Italian clothes company Benetton has pulled a photo montage showing the pope kissing a leading imam from its new global ad campaign, Unhate.
Italian clothes company Benetton backed down and pulled a photo montage showing the pope kissing a leading imam from its new global ad campaign on Wednesday after the Vatican issued a stern condemnation.
The company, which is no stranger to controversy over its advertising campaigns, said it was “sorry that the use of the image had so hurt the sensibilities of the faithful”.
The statement came shortly after the Vatican expressed “the firmest protest for this absolutely unacceptable use of the image of the Holy Father”.
Benetton’s poster showed Pope Benedict XVI kissing on the lips Egypt’s Ahmed el Tayyeb, imam of the al-Azhar Mosque in Cairo and a leading voice in Sunni Islam.
It launched on Wednesday a new global advertising campaign called Unhate that contained a series of photo montages of political and religious leaders kissing.
The company defended the campaign, saying its purpose “was solely to battle the culture of hate in all its forms”.
Lack of respect
There were other shock pictures showing US President Barack Obama kissing Chinese counterpart Hu Jintao in one picture and Venezuelan leader Hugo Chavez in another.
One picture showed Israel Prime Minister Binyamin Netanyahu smooching Palestine’s leader Mahmoud Abbas.

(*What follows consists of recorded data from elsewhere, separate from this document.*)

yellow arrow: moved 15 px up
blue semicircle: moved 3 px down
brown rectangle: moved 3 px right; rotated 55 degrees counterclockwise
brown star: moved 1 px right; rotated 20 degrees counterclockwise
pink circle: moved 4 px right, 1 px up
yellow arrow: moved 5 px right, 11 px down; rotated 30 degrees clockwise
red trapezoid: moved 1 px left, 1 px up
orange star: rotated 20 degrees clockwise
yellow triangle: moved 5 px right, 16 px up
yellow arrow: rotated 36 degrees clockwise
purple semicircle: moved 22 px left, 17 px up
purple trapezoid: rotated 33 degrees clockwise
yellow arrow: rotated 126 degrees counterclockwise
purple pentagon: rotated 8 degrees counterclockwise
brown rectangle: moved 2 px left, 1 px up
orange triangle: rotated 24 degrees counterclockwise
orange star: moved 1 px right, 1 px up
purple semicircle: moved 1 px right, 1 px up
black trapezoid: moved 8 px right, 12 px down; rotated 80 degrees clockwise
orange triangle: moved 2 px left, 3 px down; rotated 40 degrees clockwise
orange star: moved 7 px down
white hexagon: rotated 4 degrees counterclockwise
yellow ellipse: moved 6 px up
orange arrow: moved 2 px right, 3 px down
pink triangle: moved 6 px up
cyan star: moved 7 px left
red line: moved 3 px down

In another, France’s President Nicolas Sarkozy is depicted kissing Germany’s Chancellor Angela Merkel.
A picture of Silvio Berlusconi kissing Merkel was pulled at the last minute after the jovial billionaire submitted his resignation last week.

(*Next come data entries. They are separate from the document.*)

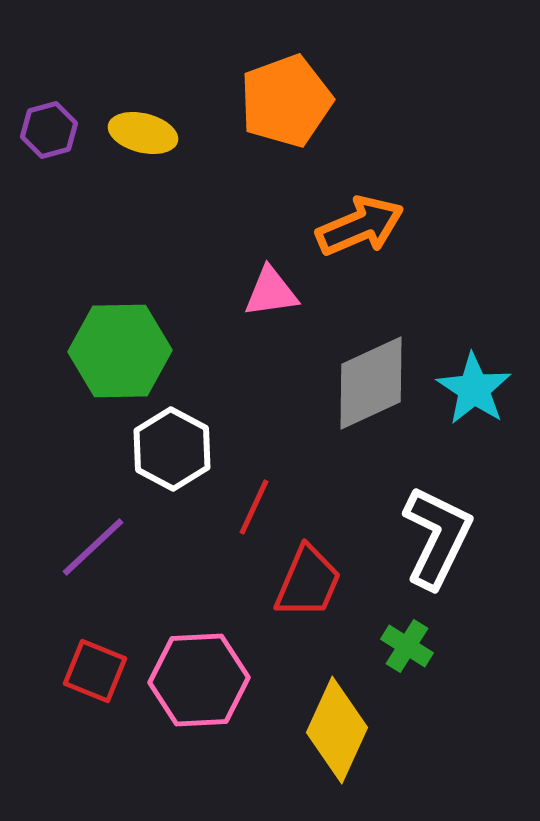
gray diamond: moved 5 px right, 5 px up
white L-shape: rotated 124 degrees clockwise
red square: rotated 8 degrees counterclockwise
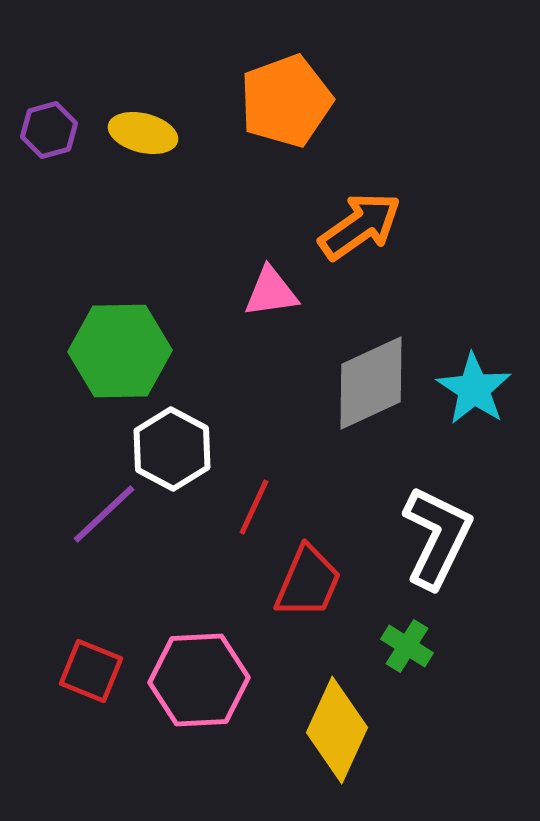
orange arrow: rotated 12 degrees counterclockwise
purple line: moved 11 px right, 33 px up
red square: moved 4 px left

The Vatican strongly criticised the Benedict ad.
“We must express the firmest protest for this absolutely unacceptable use of the image of the Holy Father, manipulated and exploited in a publicity campaign with commercial ends,” Vatican spokesperson Federico Lombardi said in a statement.
“This shows a grave lack of respect for the pope, an offence to the feelings of believers, a clear demonstration of how publicity can violate the basic rules of respect for people by attracting attention with provocation,” he said.
The Vatican was examining what steps to take “to guarantee a fair defence of respect for the image of the Holy Father”, he added.
The posters appeared in Benetton clothing stores across the globe as well as in newspapers, magazines and on internet websites.
The passionate embrace between the pope and the imam was briefly shown on a banner held up near Rome’s landmark Castel Sant’Angelo castle not far from the Vatican.
Benetton deputy chief Alessandro Benetton said earlier in a statement that the ads were “constructive provocation” intended “to give widespread visibility to an ideal notion of tolerance”.
Benetton “chooses social issues and actively promotes humanitarian causes that could not otherwise have been communicated on a global scale”, he said.
But Luca Borgomeo, head of the Association of Italian Catholic Television Viewers, called for the ad to be removed.
“Is it possible Benetton could not come up with anything better?” he said.
The company, which became famous in the 1990s with a series of shocking ads, said it was also setting up a foundation to promote international tolerance.
“The central theme is the kiss, the most universal symbol of love, between world political and religious leaders,” the company said.
One of the iconic Benetton ads—photographed by Oliviero Toscani—was of a young nun in white kissing a priest dressed in a black cassock, and others addressed important social issues such as AIDS and homosexuality.
Relations between the pope and the al-Azhar imam, one of the leading voices in Sunni Islam, have been very tense particularly after Benedict expressed his solidarity with the victims of an attack on a Coptic church in Alexandria.
The statement was interpreted by Tayyeb as interference and he did not send a delegation to an inter-religious meeting hosted by Benedict last month.—AFP.